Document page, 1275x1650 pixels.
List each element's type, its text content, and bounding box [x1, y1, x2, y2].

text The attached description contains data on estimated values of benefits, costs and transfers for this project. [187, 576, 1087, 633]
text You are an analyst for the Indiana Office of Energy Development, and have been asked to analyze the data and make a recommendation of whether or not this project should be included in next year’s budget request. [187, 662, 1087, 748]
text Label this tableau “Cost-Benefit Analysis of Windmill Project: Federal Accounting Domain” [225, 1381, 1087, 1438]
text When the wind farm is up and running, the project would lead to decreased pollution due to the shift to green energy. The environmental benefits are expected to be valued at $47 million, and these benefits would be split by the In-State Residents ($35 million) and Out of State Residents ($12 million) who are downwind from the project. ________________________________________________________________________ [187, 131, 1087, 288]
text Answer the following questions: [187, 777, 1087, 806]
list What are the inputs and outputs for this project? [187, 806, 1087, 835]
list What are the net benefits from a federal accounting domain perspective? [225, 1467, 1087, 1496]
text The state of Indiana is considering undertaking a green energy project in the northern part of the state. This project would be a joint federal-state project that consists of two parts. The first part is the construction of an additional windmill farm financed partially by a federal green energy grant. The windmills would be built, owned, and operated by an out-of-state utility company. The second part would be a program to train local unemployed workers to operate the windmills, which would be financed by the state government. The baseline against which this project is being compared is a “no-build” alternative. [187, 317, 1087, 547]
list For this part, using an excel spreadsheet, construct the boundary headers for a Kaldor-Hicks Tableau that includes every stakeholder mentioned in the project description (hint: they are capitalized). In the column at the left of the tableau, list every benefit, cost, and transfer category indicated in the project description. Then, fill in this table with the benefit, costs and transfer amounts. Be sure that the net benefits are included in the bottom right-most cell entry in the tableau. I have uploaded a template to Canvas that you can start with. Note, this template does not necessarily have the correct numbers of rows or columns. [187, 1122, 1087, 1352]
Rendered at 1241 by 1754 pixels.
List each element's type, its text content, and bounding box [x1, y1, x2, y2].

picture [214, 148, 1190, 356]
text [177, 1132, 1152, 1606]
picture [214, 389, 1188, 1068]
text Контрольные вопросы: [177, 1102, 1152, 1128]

[WHAT THIS TASK INVOLVES]: In full and without change, transcribe every line of the records above.

[WRITTEN ANSWER]:
Document page, 1275x1650 pixels.
List each element's type, its text content, and bounding box [x1, y1, x2, y2].

text The attached description contains data on estimated values of benefits, costs and transfers for this project. [187, 576, 1087, 633]
text You are an analyst for the Indiana Office of Energy Development, and have been asked to analyze the data and make a recommendation of whether or not this project should be included in next year’s budget request. [187, 662, 1087, 748]
text Label this tableau “Cost-Benefit Analysis of Windmill Project: Federal Accounting Domain” [225, 1381, 1087, 1438]
text When the wind farm is up and running, the project would lead to decreased pollution due to the shift to green energy. The environmental benefits are expected to be valued at $47 million, and these benefits would be split by the In-State Residents ($35 million) and Out of State Residents ($12 million) who are downwind from the project. ________________________________________________________________________ [187, 131, 1087, 288]
text Answer the following questions: [187, 777, 1087, 806]
list What are the inputs and outputs for this project? [187, 806, 1087, 835]
list What are the net benefits from a federal accounting domain perspective? [225, 1467, 1087, 1496]
text The state of Indiana is considering undertaking a green energy project in the northern part of the state. This project would be a joint federal-state project that consists of two parts. The first part is the construction of an additional windmill farm financed partially by a federal green energy grant. The windmills would be built, owned, and operated by an out-of-state utility company. The second part would be a program to train local unemployed workers to operate the windmills, which would be financed by the state government. The baseline against which this project is being compared is a “no-build” alternative. [187, 317, 1087, 547]
list For this part, using an excel spreadsheet, construct the boundary headers for a Kaldor-Hicks Tableau that includes every stakeholder mentioned in the project description (hint: they are capitalized). In the column at the left of the tableau, list every benefit, cost, and transfer category indicated in the project description. Then, fill in this table with the benefit, costs and transfer amounts. Be sure that the net benefits are included in the bottom right-most cell entry in the tableau. I have uploaded a template to Canvas that you can start with. Note, this template does not necessarily have the correct numbers of rows or columns. [187, 1122, 1087, 1352]
Rendered at 1241 by 1754 pixels.
List each element's type, its text content, and bounding box [x1, y1, x2, y2].

picture [214, 148, 1190, 356]
text [177, 1132, 1152, 1606]
picture [214, 389, 1188, 1068]
text Контрольные вопросы: [177, 1102, 1152, 1128]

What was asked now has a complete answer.